Con l’avvento della Repubblica Romana e le contribuzioni forzate imposte alla famiglia, il 22 maggio 1799 il dipinto viene venduto al mercante Luigi Mirri. Passa così velocemente nelle mani dei principali mercanti inglesi attivi a Roma, finché, come ricorda un’etichetta sul telaio, William Buchanan (1777-1864) non lo porta in Inghilterra nel 1807. Giunto a Londra, il 24 maggio 1808 il quadro è acquistato da Charles Kinnaird (1780-1826). Nel 1936 entra nella collezione dei coniugi de Bruijn che nel 1960 lo lasciano al Rijksmuseum di Amsterdam, dove ancora oggi testimonia l’eccezionale modernità della pittura di Rembrandt.
“Autoritratto come San Paolo”- Rembrandt
“SE LEI NON INTERVIENE NON SO COME PAGAR LA TASSA”
28 dicembre 1797. Il generale francese Mathieu-Leonard Duphot (1769-1797) viene ucciso in un tumulto proprio davanti a palazzo Corsini, allora sede dell’ambasciata francese a Roma. L’episodio porta in poco tempo all’occupazione della città da parte delle truppe francesi e all’instaurazione della Repubblica Romana il 15 febbraio 1798. Si trattò di un momento di grande fermento politico e culturale, ma allo stesso tempo drammatico per il patrimonio artistico. L’abolizione del fedecommesso, istituto giuridico volto alla preservazione del patrimonio ereditario, unito alle gravose tasse imposte alle famiglie nobili portarono alla vendita di un gran numero di opere d’arte, preda dei tanti mercanti stranieri allora attivi nell’Urbe.
“Ritratto di Tommaso Corsini”- Benvenuti
In questo contesto, la situazione della famiglia Corsini è resa ancora più difficile dall’assenza del principe Tommaso (1767-1856) e di suo fratello Neri (1771-1845). Il maestro di casa, Ludovico Radice, costretto a trattare il pagamento con i francesi, viene minacciato più volte e addirittura arrestato.

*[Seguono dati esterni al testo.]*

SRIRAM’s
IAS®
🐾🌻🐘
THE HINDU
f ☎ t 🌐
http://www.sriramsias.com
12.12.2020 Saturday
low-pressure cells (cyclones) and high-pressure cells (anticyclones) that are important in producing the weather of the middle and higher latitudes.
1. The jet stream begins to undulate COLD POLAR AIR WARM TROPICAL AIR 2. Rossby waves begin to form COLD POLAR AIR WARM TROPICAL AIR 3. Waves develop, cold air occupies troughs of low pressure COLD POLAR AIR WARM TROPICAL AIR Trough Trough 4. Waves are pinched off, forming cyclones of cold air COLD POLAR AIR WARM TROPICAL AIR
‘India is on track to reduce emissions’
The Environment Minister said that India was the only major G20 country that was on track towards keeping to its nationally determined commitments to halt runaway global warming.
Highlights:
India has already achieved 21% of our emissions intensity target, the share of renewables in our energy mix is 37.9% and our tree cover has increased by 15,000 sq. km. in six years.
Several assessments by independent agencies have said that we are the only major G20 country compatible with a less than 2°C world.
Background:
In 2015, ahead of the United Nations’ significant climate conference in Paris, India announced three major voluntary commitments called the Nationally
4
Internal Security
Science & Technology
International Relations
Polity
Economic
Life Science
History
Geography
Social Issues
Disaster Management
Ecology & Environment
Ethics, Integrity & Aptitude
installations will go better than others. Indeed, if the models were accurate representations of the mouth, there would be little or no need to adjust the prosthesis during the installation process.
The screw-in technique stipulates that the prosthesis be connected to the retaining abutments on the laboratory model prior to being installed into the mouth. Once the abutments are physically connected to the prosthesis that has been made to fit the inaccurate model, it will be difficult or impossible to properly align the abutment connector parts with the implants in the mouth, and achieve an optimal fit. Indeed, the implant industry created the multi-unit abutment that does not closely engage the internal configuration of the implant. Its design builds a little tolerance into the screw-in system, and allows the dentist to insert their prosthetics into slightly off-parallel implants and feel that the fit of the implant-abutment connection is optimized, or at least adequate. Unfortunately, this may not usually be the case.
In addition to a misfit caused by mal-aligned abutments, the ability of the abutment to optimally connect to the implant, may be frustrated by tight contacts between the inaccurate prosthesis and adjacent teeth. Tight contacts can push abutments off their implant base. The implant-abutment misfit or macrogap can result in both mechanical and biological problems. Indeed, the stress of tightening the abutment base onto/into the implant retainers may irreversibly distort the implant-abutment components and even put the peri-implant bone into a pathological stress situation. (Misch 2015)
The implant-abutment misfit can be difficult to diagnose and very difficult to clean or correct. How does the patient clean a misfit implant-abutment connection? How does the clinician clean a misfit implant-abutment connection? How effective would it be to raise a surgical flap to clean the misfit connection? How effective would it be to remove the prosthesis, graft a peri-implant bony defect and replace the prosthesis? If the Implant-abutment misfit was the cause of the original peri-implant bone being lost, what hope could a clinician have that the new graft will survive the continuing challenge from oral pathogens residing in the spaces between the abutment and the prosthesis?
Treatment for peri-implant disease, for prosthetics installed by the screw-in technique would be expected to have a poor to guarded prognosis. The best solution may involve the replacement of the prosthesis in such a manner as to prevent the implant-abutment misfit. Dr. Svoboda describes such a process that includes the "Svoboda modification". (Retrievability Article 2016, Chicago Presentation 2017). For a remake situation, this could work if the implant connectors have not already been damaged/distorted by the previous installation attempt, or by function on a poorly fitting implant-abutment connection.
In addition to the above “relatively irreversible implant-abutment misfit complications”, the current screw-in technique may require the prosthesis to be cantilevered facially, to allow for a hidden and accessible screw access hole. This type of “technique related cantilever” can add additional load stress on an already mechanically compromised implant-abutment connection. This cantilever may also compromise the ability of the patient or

Il 14 febbraio 1799 propone quindi al principe di vendere una parte dei quadri, suscitando però le ire di Tommaso: «non intendo assolutamente approvare in verun conto il progetto fattomi». Ciononostante, Radice si accorda con il mercante romano Luigi Mirri, che si offre di aiutarlo con le cambiali e che il 22 maggio acquista ben 25 quadri della collezione, valutati oltre 6000 scudi, pagandone solo 3500. Con la fine della Repubblica Romana, il principe Tommaso, venuto a conoscenza dell’accaduto, prova a fermare l’esportazione dei dipinti e avvia una causa contro Mirri e l’inglese William Young Ottley (1771-1836) che, nel frattempo, aveva acquistato parte delle opere. L’accordo raggiunto il 22 gennaio 1800 permette a Tommaso di ricomprare da Mirri i dipinti ancora in suo possesso, tra cui la “Salomè” di Guido Reni, la “Madonna” di Murillo, e il “Ritratto di Giulio II” allora attribuito a Raffaello – ancora oggi esposte in galleria –. Purtroppo erano invece già partiti per Londra capolavori come la “Visione di Sant’Agostino” di Garofalo o il “Sacrificio di Noè” attribuito a Poussin. Tra le opere vendute a Mirri figura anche l’”Autoritratto” di Rembrandt che, fin da subito, dovette attirare l’attenzione dei collezionisti, anche grazie all’incisione realizzata da Giuseppe Longhi proprio nel 1799. Passò infatti in pochi anni nelle mani dei principali mercanti inglesi attivi a Roma, da Ottley a Robert Fagan (1761-1816), da James Irvine (1757-1831) a William Buchanan che lo portò in Inghilterra nel 1807. Il nuovo proprietario del dipinto, Charles Kinnaird, fa quindi realizzare una nuova incisione dell’opera, eseguita a mezzatinta da Charles Turner nel 1809 e pubblicata nel catalogo dei capolavori della sua collezione.
“Autoritratto di Rembrandt come San Paolo”- Charles Turner.